Dans « L’Archipel de Kembs », citoyens et paysans redonnent du sens à l’agriculture locale
A Kembs (Haut-Rhin), une ferme communale, une épicerie auto-gérée et des agriculteurs locaux forment depuis 2016 un réseau d'acteurs qui cherchent à reprendre en main leur souveraineté alimentaire à travers un projet citoyen baptisé l'"Archipel de Kembs".
Tout commence en 2016 par la projection de « Demain », documentaire réalisé par Cyril Dion, explorant des initiatives locales pour répondre à l’urgence climatique: « ça nous a donné envie d’agir à notre petite échelle », se remémore Brice Laloy, élu municipal depuis 2020 et initiateur du projet avec sa compagne Julia Ludwiczak.
"On voulait trouver différents moyens pour que les habitants et leurs enfants renouent avec la terre qui les nourrit", confie la native de la petite ville de 5.500 habitants.
A plusieurs reprises, le couple ne manque pas de rappeler que c'est le fruit d'un travail "collectif": aujourd'hui, une quinzaine de citoyens bénévoles s'impliquent activement à la ferme, en lieu et place de l'ancien terrain de football, comme du côté de l'épicerie située en centre-bourg.
"Sans la volonté municipale, ça aurait été impossible d'aller aussi vite", admet Brice Laloy, rappelant que ces deux lieux ont été octroyés par la commune.
– De la ferme à la cantine –
Les enfants occupent une place centrale au sein du collectif. "Dès le départ, on voulait faire en sorte qu'ils deviennent de véritables écocitoyens", souligne Julia Ludwiczak, elle-même mère de deux enfants scolarisés à Kembs. Une sensibilisation "de la fourche à la fourchette", comme le répète à l'envi Julien Broual, employé conjointement par le collectif et la mairie.
Le maraîcher de 26 ans, en charge de la ferme communale, accueille régulièrement les élèves des trois écoles kembsoises. "Ils peuvent voir pousser les légumes qu'ils retrouveront dans leur assiette".
Chaque année, la ferme récolte près de huit tonnes de fruits et légumes, dont la moitié est dédiée aux 300 repas quotidiens de la cantine. L'autre moitié alimente les étals de l'épicerie auto-gérée.
Si cette dernière, officiellement le "Groupe d'achat solidaire du pays rhénan", fournit les habitants en fruits et légumes kembsois, elle permet également à une trentaine d'exploitations à 50 kilomètres à la ronde d'y vendre leurs produits "à prix coûtant pour garantir (aux exploitants) une juste rémunération".

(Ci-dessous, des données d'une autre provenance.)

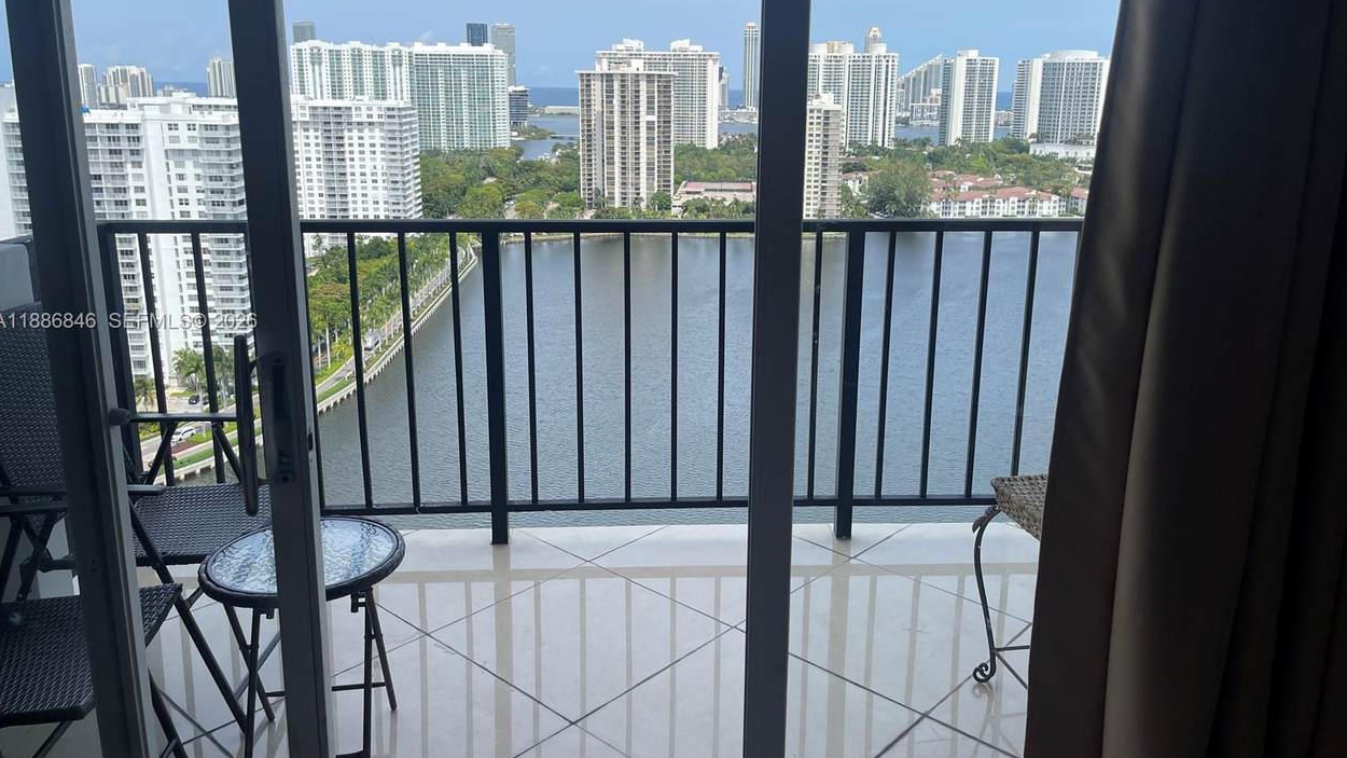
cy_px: 322
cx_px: 679
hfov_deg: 66.1
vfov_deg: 40.1
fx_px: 1036
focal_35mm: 29
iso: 32
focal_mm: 5.1
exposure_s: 1/2660
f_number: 1.6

"Aux agriculteurs qui cherchent à se convertir en bio, on propose de les accompagner financièrement et de vendre leurs produits pour les soutenir dans le processus", continue M. Laloy. "Cette rencontre citoyens-agriculteurs peut faire la différence."
– "Faire des petits" –
"C'est plus simple de créer de la connexion entre 5.000 habitants", convient Julia Ludwiczak, pour qui l'Archipel de Kembs n'est cependant pas une solution miracle applicable partout. "Notre objectif c'est surtout de +faire des petits+, que l'idée de recréer du lien essaime", partage Brice Laloy.
"On essaye de raccourcir les chaînes sur tous les plans. On vit dans une économie mondialisée, les gens ont le sentiment de ne plus avoir de prise sur les enjeux, notamment environnementaux", explique Julien Broual.
Le collectif milite pour que d'autres mairies créent un réseau similaire, notamment en investissant leurs terrains de football abandonnés. "En plus, c'est de la très bonne terre vu qu'elle a bien reposé".
"On est un peu une émanation de la sécurité sociale alimentaire", continue le maraîcher. Défendue par des ONG environnementales et le syndicat agricole Confédération paysanne, cette politique permettrait aux citoyens de consommer des produits sains à un coût raisonnable tout en permettant aux agriculteurs d'être mieux rémunérés.
Une évocation qui fait écho à une partie des revendications des agriculteurs, actuellement dans l'attente de voir leurs revenus s'améliorer.